Task to carry out ::
Reproduce in full every line of the material below that contains the string "represents".

Records provided ::
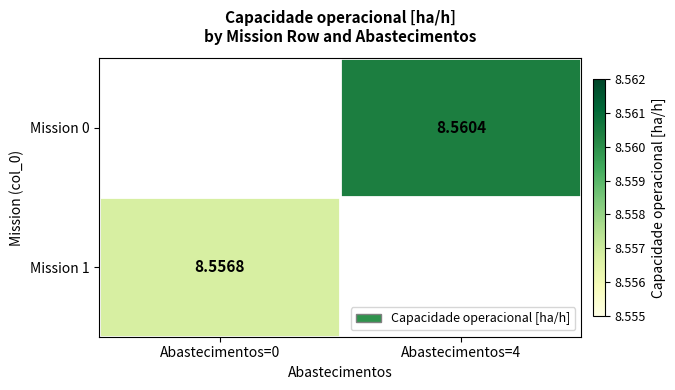

Is the value of Mission 1 at Abastecimentos=0 greater than the value of Mission 0 at Abastecimentos=4?

No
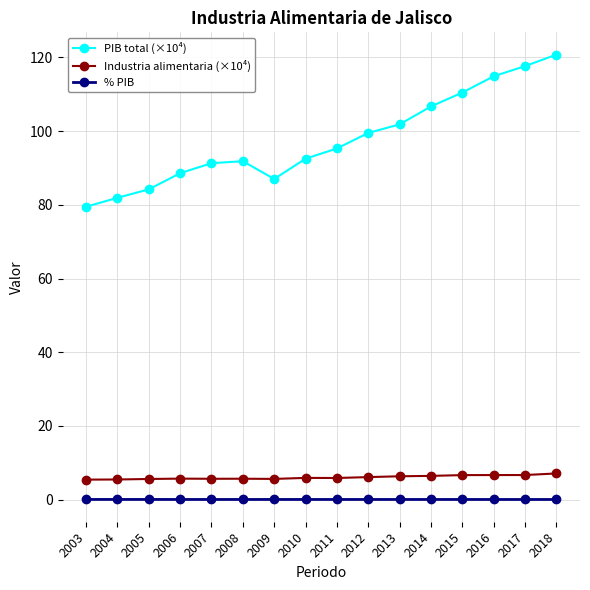

What is the value of the % PIB point at the 4th from the left?

0.1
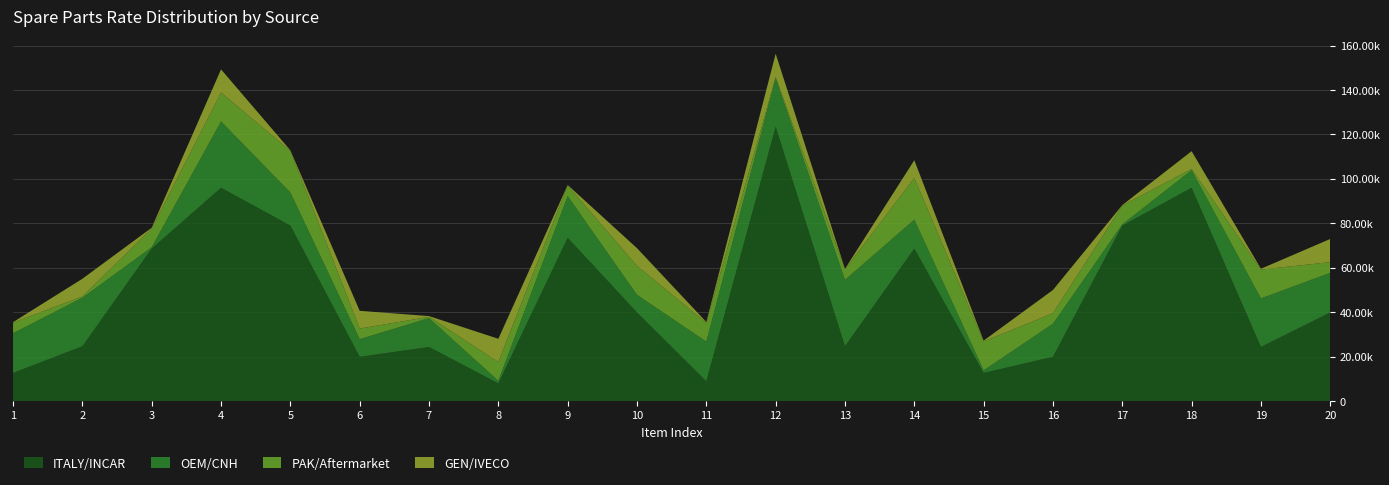

Reading left to right, what are all the values shown in this chart?

ITALY/INCAR: 1=12645	2=24650	3=68650	4=95990	5=78990	6=19900	7=24325	8=7945	9=73500	10=39870	11=8865	12=123500	13=24650	14=68650	15=12645	16=19900	17=78990	18=95990	19=24325	20=39870
OEM/CNH: 1=17875	2=21850	3=565	4=29875	5=14875	6=7945	7=13000	8=1175	9=18775	10=7945	11=17875	12=21850	13=29875	14=13000	15=1175	16=14875	17=565	18=7945	19=21850	20=17875
PAK/Aftermarket: 1=4775	2=550	3=8450	4=13000	5=18775	6=4775	7=550	8=8450	9=4775	10=13000	11=8450	12=550	13=4775	14=18775	15=13000	16=4775	17=8450	18=550	19=13000	20=4775
GEN/IVECO: 1=215	2=7990	3=370	4=10445	5=215	6=7990	7=370	8=10445	9=215	10=7990	11=370	12=10445	13=215	14=7990	15=370	16=10445	17=215	18=7990	19=370	20=10445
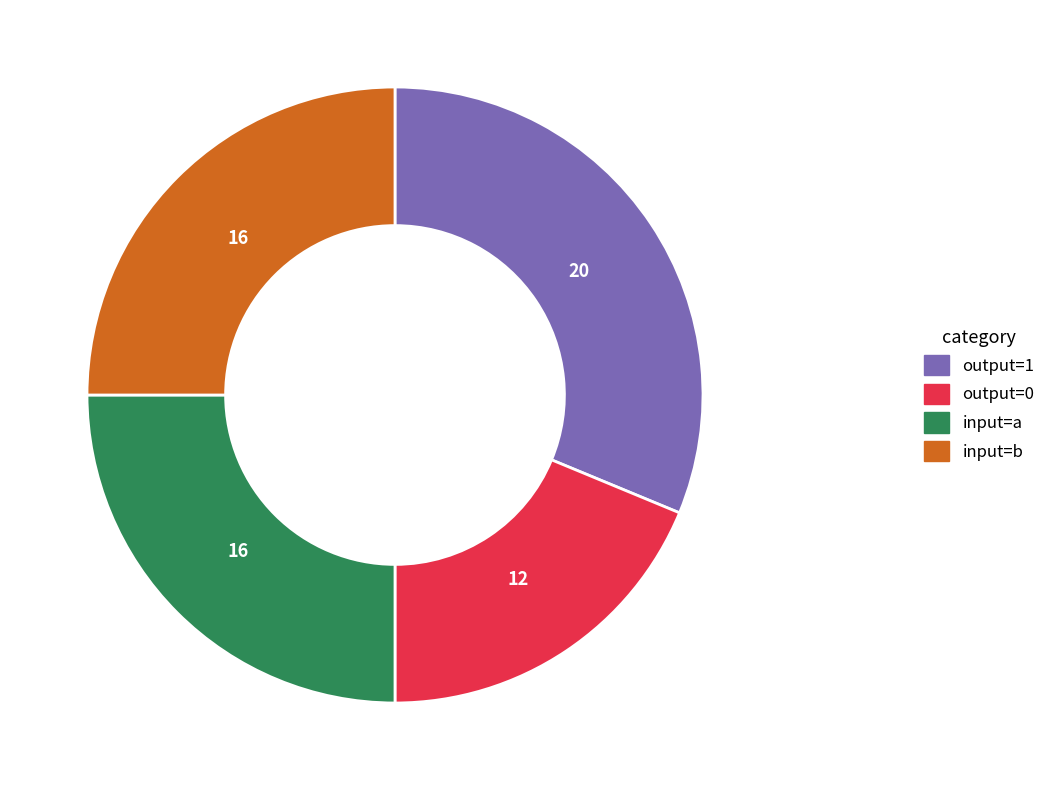

The input=b slice represents 18% of the pie. True or false?

False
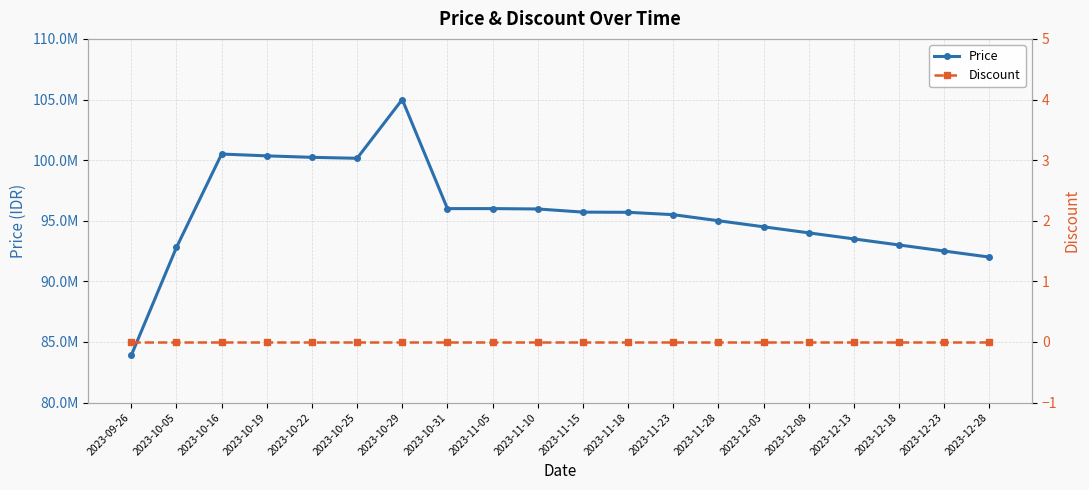

Rank the series by their maximum value, from highest to lowest.

Price, Discount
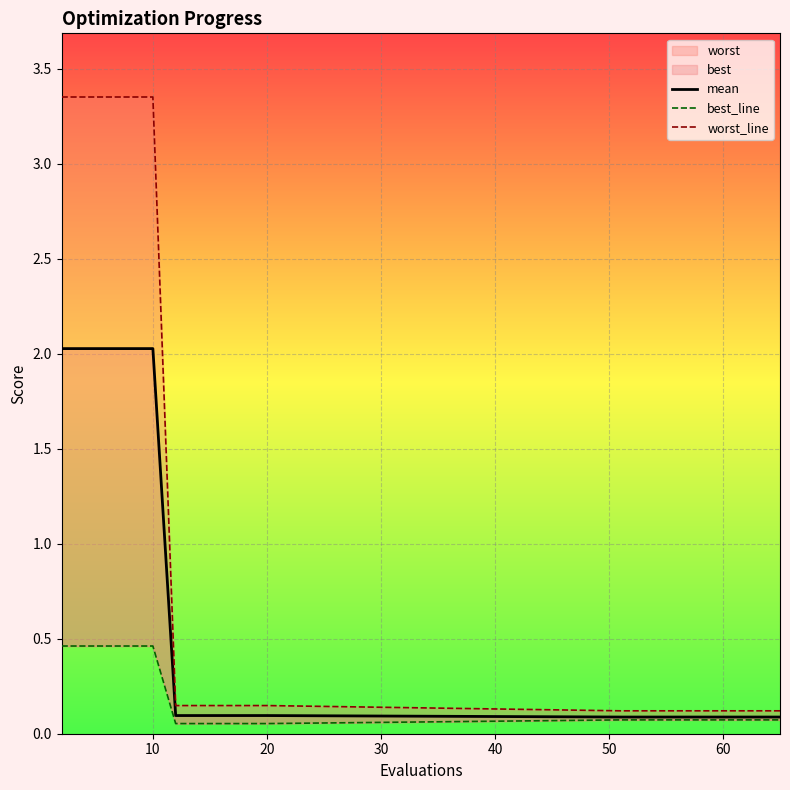

List the series in order of their peak value, lowest first.

best_line, mean, worst_line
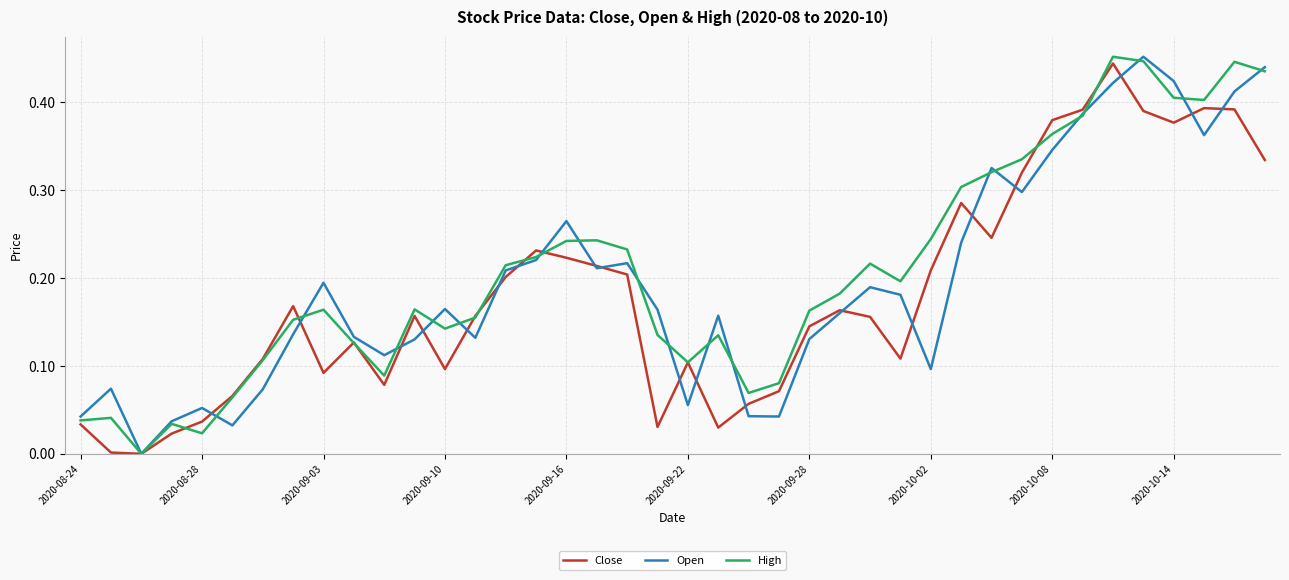

True or false: Close has more than 0 interior local peaks.

True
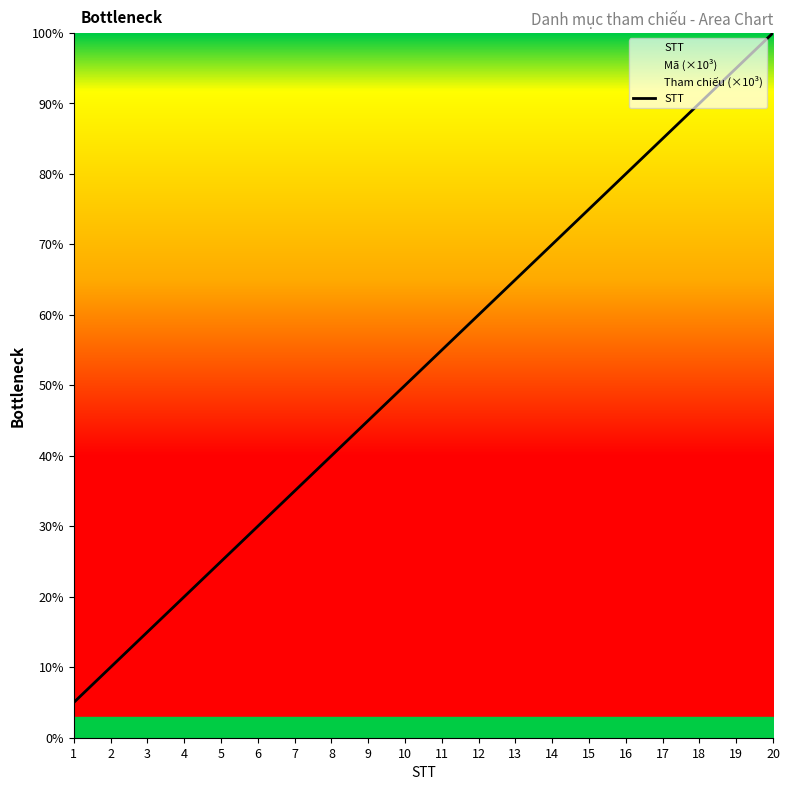

What is the difference between the values at 5 and 19?

70.0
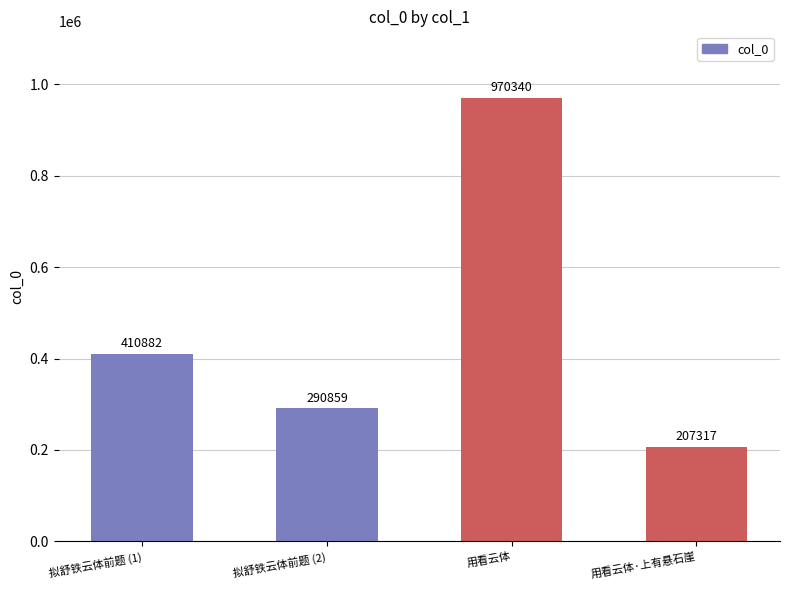

Approximately how many times larger is the value at 用看云体 compared to 拟舒铁云体前题 (1)?

2.4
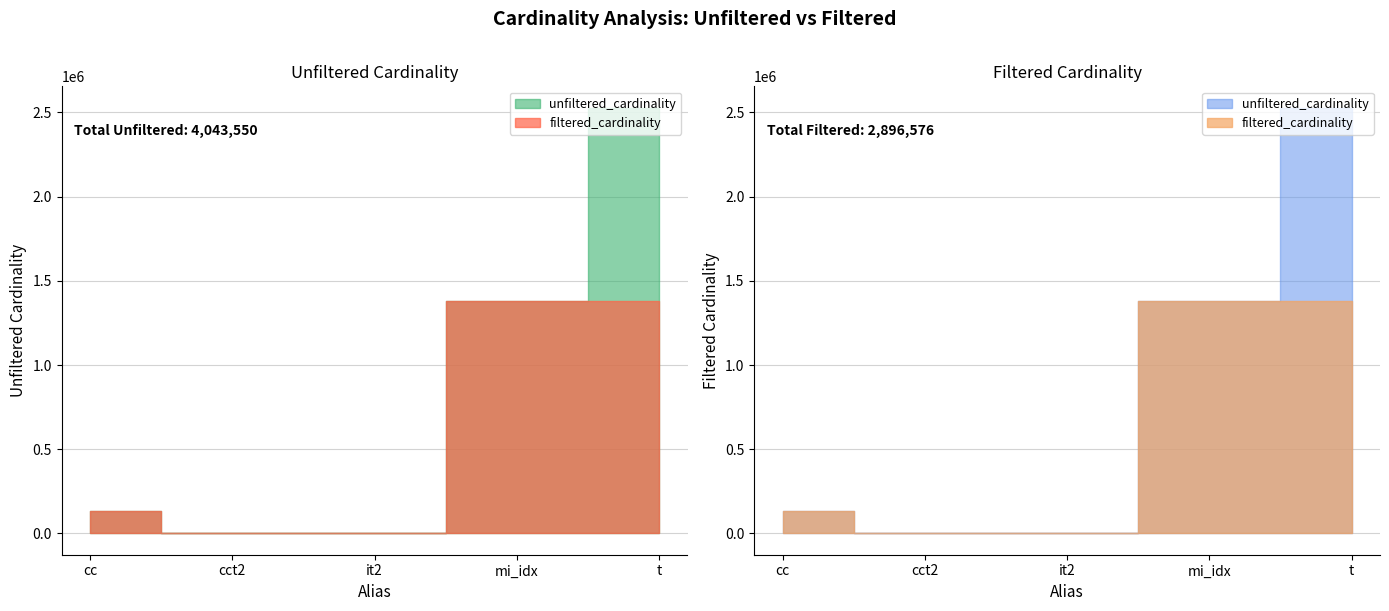

True or false: filtered_cardinality and unfiltered_cardinality intersect in this chart.

False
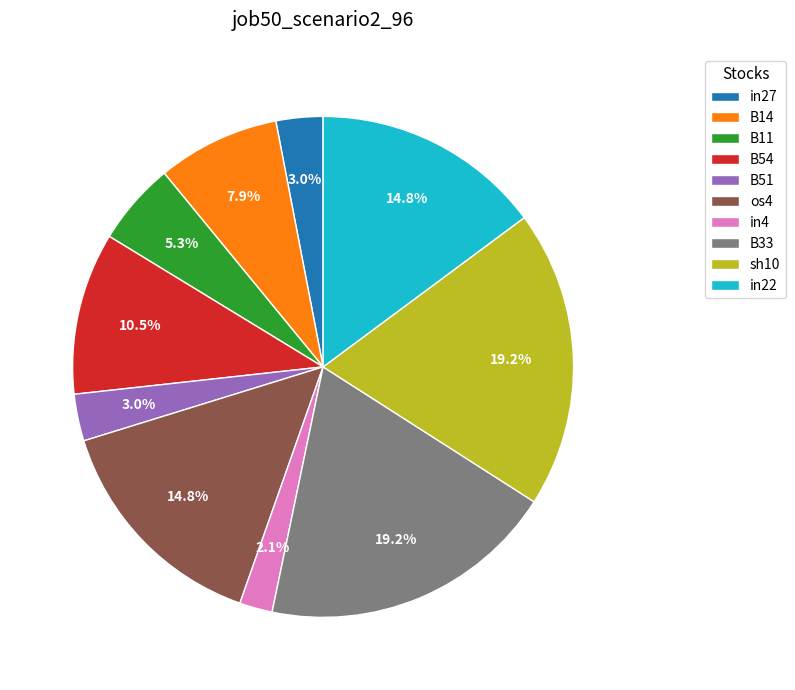

The B51 slice represents 12% of the pie. True or false?

False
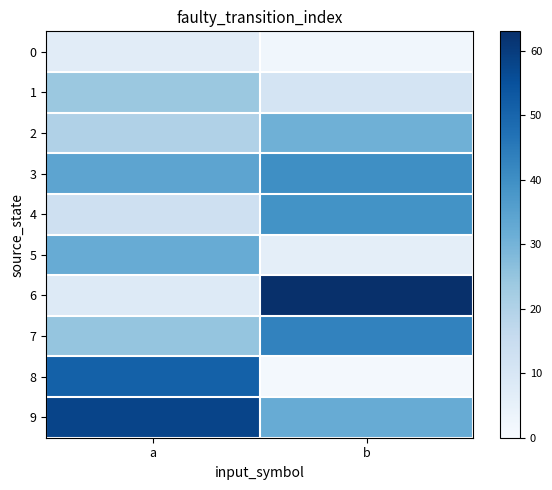

List the series in order of their peak value, highest first.

6, 9, 8, 7, 3, 4, 5, 2, 1, 0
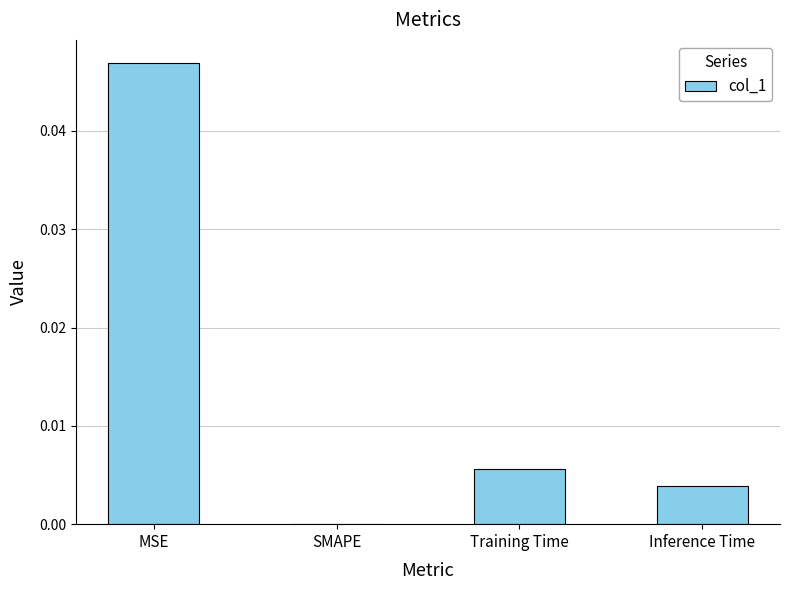

Which has a higher value, SMAPE or Training Time?

Training Time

Solution to this exercise ::
The input=b slice represents 18% of the pie. True or false?
The B51 slice represents 12% of the pie. True or false?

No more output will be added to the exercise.